Während des NSU-Prozesses am Oberlandesgericht München verlas der beisitzende Richter Peter Lang am 248. Verhand-lungstag einen Aufsatz aus einem sog. Fanzine (=Fanmagazine) der rechtsradikalen Blood-&-Honour-Bewegung (Blut und Ehre) an „Freunde und Kameraden“, der bezeichnend und aufschlussreich zugleich ist für das neuartige Auftreten der Rechtsradikalen und der sich neu formierenden rechtsextremistischen Bewegung in Deutschland. In dem Aufsatz geht es um den politischen Widerstand:


[Zitat:] »Die alten Formen des politischen Aktivismus, wie zum Beispiel der Weg über Wahlen in das Parlament, das medien-wirksame Auftreten von Fahnen schwenkenden Parteien oder das auf legaler Basis angestrebte Kaderprinzip sind überholt.


Man muss sich nicht jeden Tag in Uniform schmeißen, »Sieg Heil« brüllend und Flugblätter um sich werfend durch die Gegend ziehen. Das nützt natürlich unseren Gegnern. Man braucht auch nicht in seinen vier Wänden hocken und bei Kerzenschein auf den Umsturz warten. Gelingt es uns, mit Fantasie und Humor, aber auch mit der nötigen Entschlossenheit und Ernsthaftigkeit, eine nicht angreifbare, gut vernetzte Bewegung von unabhängig agierenden Gruppen zu werden, so wird uns das Schicksal den Sieg nicht versagen.


Nur: Wir dürfen nicht auf einen eventuell irgendwann mal auftauchenden Führer warten, darauf, dass immer jemand kommt und sagt, was zu tun ist.

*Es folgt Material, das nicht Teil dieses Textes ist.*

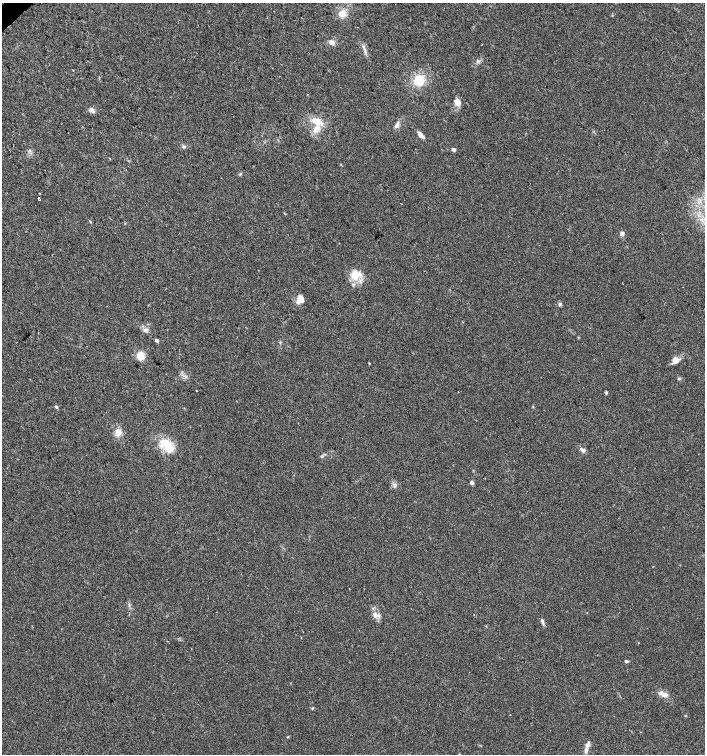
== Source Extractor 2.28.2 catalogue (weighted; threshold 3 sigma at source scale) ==
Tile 11 of 4 x 4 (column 3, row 3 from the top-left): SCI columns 2959-4363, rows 1508-3010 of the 5979 x 6015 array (HDU 1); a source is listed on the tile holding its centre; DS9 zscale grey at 2 x 2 block average (1 PNG px = mean of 2 x 2 image px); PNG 707 x 756 px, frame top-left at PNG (2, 3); no overlay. Shown black and unused: <1% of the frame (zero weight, under 2 of 3 exposures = <1% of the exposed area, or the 3 px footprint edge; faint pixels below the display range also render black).
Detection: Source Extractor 2.28.2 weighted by HDU 2 'WHT'; one run over the whole footprint, this tile lists its part. Background 0.0447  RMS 0.0057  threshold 0.0256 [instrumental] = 3 sigma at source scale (4.5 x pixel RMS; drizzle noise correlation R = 1.50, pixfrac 1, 0.0396/0.0396 arcsec/px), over >= 5 px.
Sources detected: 44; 1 inside a brighter object's white glare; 1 cosmic-ray / hot-pixel residue — not listed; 3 inside a brighter listed object's ellipse — not listed separately; the other 39 listed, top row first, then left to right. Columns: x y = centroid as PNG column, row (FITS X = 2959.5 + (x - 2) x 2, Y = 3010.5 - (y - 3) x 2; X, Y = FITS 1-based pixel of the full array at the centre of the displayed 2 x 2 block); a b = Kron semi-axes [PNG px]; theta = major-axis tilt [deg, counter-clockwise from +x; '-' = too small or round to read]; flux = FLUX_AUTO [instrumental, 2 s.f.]
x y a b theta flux
342 13 8 7 - 13
332 42 7 5 0 5.4
365 52 5 2 - 2.1
419 80 9 9 - 30
457 102 10 7 -49 7.1
91 110 7 5 -11 4.8
316 121 13 7 -34 16
397 125 10 4 64 4.7
420 135 10 4 -47 6.9
184 147 5 4 - 2.3
453 149 5 4 - 2.5
110 159 2 2 - 0.8
39 198 2 2 - 2.7
622 233 5 4 - 2.4
355 275 15 10 89 20
301 298 9 7 -69 9.3
560 303 4 2 - 1.1
145 330 6 5 - 4
156 341 4 3 - 2.7
280 342 3 2 - 0.86
140 356 10 8 -78 12
675 360 8 7 - 8.2
369 363 3 2 - 0.79
679 378 4 2 - 1.2
606 393 4 3 - 1.5
56 407 3 3 - 2
533 407 3 2 - 0.76
118 432 7 6 - 11
167 444 15 9 -12 33
582 450 8 4 -29 3.8
472 483 3 3 - 8.1
395 485 5 2 - 1.9
375 615 7 6 - 6.8
542 620 5 4 - 2.9
627 661 6 2 20 1.2
663 694 11 5 -41 7.5
685 716 3 2 - 0.76
288 737 3 2 - 0.83
587 745 6 4 65 4.9
Diffuse or blended objects may show on this block-average render without a row.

Nein! Jeder ist dazu aufgerufen, etwas zu tun! Leaderless resistance ist die Devise! 


Zum Abschluss noch ein bemerkenswertes Zitat von Louis Beam, einem Führer des Ku-Klux-Klans: >Die Patrioten von heute müssen sich auf den größten aller Kriege, den Rassenkrieg, vorbereiten, und dafür muss man geheime Strukturen schaffen und bereit sein, sein Leben zu opfern.<« [Ende des Zitats] 


Die bis in die jüngste Zeit verübten rechtsextremistischen Terrorakte scheinen den im Aufsatz genannten Leitlinien zu folgen: Die Tat von Hanau, der Mord an Walter Lübcke, die Massaker von Christ Church und Norwegen und und und. "Wehrend den Anfängen" hatte hier keinen Widerhall gefunden.